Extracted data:
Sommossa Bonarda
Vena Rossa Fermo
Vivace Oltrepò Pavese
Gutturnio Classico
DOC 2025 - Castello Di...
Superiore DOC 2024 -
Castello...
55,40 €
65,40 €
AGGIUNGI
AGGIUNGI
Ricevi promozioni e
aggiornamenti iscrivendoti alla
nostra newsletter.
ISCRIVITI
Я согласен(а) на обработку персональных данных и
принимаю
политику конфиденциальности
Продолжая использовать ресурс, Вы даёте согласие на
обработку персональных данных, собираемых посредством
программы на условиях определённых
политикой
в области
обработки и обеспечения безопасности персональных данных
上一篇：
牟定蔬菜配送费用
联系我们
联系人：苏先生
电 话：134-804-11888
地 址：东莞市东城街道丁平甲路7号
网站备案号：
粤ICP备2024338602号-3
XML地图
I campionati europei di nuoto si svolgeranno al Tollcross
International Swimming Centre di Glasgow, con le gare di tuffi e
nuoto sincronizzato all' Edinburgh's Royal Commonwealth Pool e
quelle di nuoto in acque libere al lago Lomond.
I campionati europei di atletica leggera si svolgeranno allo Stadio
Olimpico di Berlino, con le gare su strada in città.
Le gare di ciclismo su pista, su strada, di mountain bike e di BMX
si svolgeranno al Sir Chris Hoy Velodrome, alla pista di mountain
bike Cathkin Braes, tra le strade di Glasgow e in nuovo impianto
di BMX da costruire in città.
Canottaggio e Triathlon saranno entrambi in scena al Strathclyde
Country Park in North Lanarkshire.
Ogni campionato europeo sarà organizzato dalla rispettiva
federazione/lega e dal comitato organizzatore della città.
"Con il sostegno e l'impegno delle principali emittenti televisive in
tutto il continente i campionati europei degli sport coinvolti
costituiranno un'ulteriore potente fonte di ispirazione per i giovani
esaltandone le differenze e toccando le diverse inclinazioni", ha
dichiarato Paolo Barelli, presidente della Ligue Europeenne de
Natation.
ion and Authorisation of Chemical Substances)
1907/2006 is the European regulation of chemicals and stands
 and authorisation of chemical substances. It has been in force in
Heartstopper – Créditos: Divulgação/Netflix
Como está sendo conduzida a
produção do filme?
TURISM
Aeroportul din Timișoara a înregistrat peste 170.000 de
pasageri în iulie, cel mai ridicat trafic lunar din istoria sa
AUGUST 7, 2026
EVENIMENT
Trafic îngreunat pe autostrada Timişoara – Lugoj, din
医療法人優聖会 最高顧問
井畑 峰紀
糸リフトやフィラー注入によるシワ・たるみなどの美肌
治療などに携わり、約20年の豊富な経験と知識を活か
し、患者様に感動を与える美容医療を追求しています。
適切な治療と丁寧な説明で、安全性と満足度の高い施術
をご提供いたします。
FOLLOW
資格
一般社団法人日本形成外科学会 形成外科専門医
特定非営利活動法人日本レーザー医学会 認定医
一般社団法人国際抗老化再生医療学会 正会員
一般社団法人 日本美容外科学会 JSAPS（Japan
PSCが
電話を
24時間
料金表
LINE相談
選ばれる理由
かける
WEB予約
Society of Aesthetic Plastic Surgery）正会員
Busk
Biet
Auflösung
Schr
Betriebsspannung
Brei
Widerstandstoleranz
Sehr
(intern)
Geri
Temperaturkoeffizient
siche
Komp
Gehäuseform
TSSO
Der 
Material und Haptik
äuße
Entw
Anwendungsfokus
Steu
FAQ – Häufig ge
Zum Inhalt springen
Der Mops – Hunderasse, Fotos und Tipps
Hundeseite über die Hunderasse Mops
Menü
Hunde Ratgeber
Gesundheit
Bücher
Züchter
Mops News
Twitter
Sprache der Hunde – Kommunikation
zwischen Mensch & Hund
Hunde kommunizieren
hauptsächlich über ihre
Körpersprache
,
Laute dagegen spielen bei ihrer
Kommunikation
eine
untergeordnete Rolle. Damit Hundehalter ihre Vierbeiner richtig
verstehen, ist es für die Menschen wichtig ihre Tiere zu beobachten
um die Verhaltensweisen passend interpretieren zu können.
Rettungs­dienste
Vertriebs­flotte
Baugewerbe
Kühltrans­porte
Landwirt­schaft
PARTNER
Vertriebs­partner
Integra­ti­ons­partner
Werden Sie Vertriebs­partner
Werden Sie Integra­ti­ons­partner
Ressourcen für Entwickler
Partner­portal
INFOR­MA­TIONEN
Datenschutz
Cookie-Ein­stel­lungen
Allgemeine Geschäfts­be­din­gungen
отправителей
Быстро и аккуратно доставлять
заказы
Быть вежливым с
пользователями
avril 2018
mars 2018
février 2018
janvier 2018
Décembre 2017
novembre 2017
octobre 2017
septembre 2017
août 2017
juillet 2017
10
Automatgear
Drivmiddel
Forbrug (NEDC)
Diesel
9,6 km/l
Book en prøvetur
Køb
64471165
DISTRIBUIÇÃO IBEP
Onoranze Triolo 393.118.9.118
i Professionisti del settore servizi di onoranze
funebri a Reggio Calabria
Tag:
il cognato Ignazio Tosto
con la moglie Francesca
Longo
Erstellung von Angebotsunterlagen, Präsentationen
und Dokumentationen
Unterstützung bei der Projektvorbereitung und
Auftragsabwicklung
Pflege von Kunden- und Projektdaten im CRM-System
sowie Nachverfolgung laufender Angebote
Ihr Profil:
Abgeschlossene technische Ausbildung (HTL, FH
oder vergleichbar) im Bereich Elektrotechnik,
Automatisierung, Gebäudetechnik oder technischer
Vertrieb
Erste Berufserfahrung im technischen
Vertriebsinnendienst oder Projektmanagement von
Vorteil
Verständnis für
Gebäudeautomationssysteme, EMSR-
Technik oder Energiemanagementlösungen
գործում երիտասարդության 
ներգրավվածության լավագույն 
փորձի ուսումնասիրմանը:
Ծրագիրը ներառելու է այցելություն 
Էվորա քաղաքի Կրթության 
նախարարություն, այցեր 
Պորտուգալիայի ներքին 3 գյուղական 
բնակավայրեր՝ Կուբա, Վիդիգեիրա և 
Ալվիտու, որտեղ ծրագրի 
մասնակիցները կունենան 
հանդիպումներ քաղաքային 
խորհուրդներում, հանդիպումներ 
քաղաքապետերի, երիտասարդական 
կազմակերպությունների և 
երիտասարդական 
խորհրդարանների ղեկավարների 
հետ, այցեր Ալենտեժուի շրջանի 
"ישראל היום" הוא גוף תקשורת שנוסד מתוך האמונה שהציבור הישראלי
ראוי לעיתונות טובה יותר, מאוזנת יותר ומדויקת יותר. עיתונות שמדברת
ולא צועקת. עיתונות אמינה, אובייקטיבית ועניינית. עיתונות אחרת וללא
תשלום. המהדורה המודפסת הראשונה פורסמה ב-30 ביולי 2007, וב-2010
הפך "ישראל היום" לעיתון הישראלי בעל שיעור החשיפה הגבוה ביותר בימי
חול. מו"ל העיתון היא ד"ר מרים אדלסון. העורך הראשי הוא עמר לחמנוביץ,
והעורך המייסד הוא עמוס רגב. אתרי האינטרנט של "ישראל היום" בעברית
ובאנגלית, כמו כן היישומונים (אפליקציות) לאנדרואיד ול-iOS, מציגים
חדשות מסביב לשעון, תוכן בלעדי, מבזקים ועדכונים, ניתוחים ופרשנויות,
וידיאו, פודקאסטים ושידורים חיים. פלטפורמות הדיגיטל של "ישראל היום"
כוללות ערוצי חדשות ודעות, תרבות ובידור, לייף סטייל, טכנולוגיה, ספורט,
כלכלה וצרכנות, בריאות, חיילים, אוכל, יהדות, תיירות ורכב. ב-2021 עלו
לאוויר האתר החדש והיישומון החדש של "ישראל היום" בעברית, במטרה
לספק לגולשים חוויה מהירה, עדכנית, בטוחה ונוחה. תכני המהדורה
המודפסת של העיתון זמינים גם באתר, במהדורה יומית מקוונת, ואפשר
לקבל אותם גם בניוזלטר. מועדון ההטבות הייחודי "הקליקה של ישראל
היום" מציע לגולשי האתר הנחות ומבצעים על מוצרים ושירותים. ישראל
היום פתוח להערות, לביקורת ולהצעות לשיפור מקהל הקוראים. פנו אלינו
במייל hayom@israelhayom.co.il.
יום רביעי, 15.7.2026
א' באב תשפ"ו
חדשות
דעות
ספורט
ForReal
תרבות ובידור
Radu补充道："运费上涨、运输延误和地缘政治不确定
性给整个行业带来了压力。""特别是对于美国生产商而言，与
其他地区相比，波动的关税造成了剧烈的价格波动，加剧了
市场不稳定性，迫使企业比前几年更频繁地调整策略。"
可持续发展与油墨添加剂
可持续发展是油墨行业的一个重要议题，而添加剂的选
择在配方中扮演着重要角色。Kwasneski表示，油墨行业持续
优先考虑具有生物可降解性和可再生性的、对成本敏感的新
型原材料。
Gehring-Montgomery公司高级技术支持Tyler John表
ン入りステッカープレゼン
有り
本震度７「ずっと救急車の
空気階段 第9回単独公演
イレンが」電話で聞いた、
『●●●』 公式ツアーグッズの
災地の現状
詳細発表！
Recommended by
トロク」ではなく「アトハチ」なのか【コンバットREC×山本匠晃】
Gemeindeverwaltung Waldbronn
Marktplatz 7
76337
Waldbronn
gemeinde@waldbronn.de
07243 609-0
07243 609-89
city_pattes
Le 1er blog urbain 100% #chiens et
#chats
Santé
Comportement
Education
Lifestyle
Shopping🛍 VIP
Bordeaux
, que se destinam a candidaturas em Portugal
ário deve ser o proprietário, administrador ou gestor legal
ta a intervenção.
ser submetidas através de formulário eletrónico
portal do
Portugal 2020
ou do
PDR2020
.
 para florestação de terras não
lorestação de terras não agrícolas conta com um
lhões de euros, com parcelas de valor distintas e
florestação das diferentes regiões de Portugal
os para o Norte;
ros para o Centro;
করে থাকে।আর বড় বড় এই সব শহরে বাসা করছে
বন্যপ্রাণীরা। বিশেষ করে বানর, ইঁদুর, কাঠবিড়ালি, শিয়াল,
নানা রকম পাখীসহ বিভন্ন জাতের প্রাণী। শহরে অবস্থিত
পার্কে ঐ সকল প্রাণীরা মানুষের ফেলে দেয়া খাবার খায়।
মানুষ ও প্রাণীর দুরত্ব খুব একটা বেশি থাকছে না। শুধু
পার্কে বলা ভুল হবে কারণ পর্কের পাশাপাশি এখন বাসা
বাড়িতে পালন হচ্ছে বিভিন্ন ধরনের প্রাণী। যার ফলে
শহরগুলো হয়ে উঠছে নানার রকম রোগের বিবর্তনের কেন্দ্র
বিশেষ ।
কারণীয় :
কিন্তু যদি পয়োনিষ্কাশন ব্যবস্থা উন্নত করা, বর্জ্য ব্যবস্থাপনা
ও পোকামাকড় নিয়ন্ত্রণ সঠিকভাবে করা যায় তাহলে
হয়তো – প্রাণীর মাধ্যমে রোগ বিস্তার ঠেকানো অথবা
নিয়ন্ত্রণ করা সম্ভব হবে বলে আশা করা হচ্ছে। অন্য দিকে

__INSTRUCTIONS FOR THE TASK__.
Reproduce the data above verbatim, beginning with its first line and continuing through the line that contains "si svolgeranno al Sir", including both of those lines.

__YOUR RESPONSE__.
Sommossa Bonarda
Vena Rossa Fermo
Vivace Oltrepò Pavese
Gutturnio Classico
DOC 2025 - Castello Di...
Superiore DOC 2024 -
Castello...
55,40 €
65,40 €
AGGIUNGI
AGGIUNGI
Ricevi promozioni e
aggiornamenti iscrivendoti alla
nostra newsletter.
ISCRIVITI
Я согласен(а) на обработку персональных данных и
принимаю
политику конфиденциальности
Продолжая использовать ресурс, Вы даёте согласие на
обработку персональных данных, собираемых посредством
программы на условиях определённых
политикой
в области
обработки и обеспечения безопасности персональных данных
上一篇：
牟定蔬菜配送费用
联系我们
联系人：苏先生
电 话：134-804-11888
地 址：东莞市东城街道丁平甲路7号
网站备案号：
粤ICP备2024338602号-3
XML地图
I campionati europei di nuoto si svolgeranno al Tollcross
International Swimming Centre di Glasgow, con le gare di tuffi e
nuoto sincronizzato all' Edinburgh's Royal Commonwealth Pool e
quelle di nuoto in acque libere al lago Lomond.
I campionati europei di atletica leggera si svolgeranno allo Stadio
Olimpico di Berlino, con le gare su strada in città.
Le gare di ciclismo su pista, su strada, di mountain bike e di BMX
si svolgeranno al Sir Chris Hoy Velodrome, alla pista di mountain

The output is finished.